The photooxidation of water using faceted Ag₃PO₄ was investigated, guided by theoretical modelling. Firstly, theoretical calculations were performed to predict the optimum morphology for solar energy conversion by probing the surface energies of three primary low index facets of Ag₃PO₄: {100}, {110} and {111}. It was elucidated that the {111} facet possessed considerably higher surface energy (1.65 J m⁻²) than either {110} or {100} (0.78 and 0.67 J m⁻² respectively). We therefore attempted to fabricate Ag₃PO₄ crystals with {111} facets. Tetrahedral Ag₃PO₄ crystals, composed of {111} facets, were then successfully synthesised using a novel kinetic control method in the absence of surfactants. In comparison to rhombic dodecahedron {110} and cubic {100} structures, tetrahedral crystals show an extremely high activity for water photooxidation, with an initial oxygen evolution rate exceeding 6 mmol h⁻¹ g⁻¹, 10 times higher than either {110} or {100} facets.

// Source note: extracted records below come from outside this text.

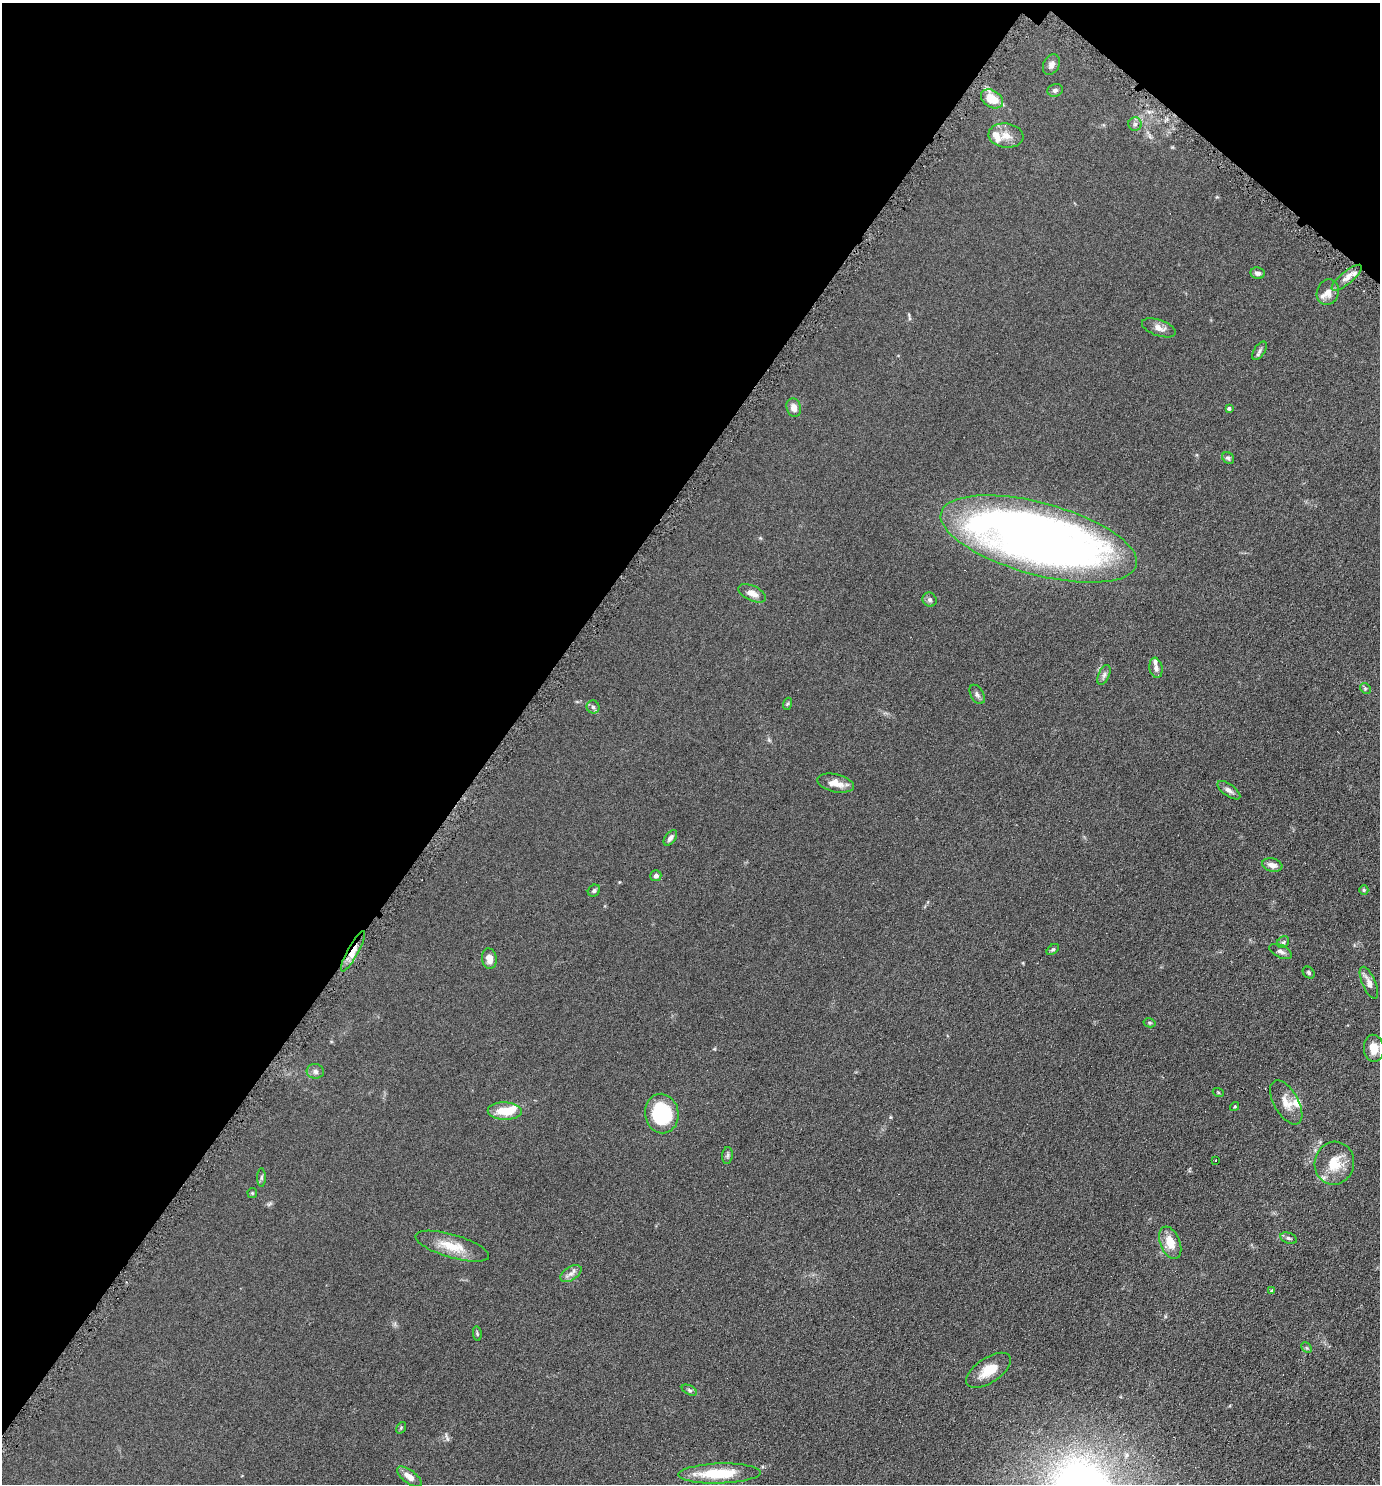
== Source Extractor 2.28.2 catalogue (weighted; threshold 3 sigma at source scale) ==
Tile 2 of 4 x 4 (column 2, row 1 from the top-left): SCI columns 1528-2905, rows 4455-5936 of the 5952 x 5946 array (HDU 1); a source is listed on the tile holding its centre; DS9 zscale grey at full resolution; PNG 1382 x 1486 px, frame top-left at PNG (2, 3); each listed source drawn as its Kron ellipse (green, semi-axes under 4 px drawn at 4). Shown black and unused: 38% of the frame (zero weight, under 4 of 8 exposures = <1% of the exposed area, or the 3 px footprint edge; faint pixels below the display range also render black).
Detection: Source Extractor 2.28.2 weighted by HDU 2 'WHT'; one run over the whole footprint, this tile lists its part. Background 0.0906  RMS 0.0077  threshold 0.0316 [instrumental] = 3 sigma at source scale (4.09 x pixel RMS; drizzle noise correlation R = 1.36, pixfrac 0.8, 0.05/0.05 arcsec/px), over >= 5 px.
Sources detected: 67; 1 inside a brighter object's white glare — neither listed nor drawn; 5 inside a brighter listed object's ellipse — not listed separately; the other 61 listed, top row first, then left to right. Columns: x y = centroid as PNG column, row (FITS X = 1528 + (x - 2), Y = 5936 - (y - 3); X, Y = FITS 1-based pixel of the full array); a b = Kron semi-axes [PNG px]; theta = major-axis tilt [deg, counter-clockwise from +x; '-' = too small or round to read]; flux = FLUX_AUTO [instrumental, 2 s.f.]
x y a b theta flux
1051 64 11 8 64 3
1055 90 8 6 16 2
992 99 12 8 -32 15
1135 124 6 6 - 1.9
1006 135 18 12 -8 7.4
1257 273 7 5 -8 2.3
1347 278 19 6 40 5.1
1328 292 13 11 74 5.5
1159 328 17 8 -19 4.6
1259 351 10 5 57 1.9
794 408 9 7 -74 4.5
1229 408 4 4 - 1.4
1228 458 6 5 - 1.3
1039 539 101 36 -15 640
752 593 15 7 -25 5.5
930 600 7 6 - 2
1156 668 10 6 -79 2.8
1104 675 10 5 65 2.1
1365 688 6 4 -45 0.94
977 694 10 6 -60 2
787 704 6 4 70 0.85
593 707 6 6 - 1.7
836 783 18 9 -13 8
1229 790 13 6 -36 3.1
670 838 9 5 53 2.3
1272 865 10 6 -12 4.7
656 876 5 5 - 2.2
1364 890 5 4 - 0.92
594 891 6 5 - 1.4
1283 942 6 5 - 1.3
1053 949 7 4 39 1.1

Furthermore, to the best of our knowledge it is the first time that the internal quantum yield for water photooxidation is almost unity at 400 nm, and greater than 80% from 365 to 500 nm, achieved by {111} terminated tetrahedrons. The excellent and reproducible performance is attributed to a synergistic effect between high surface energy and a small hole mass, leading to high charge carrier mobility and active surface reaction sites.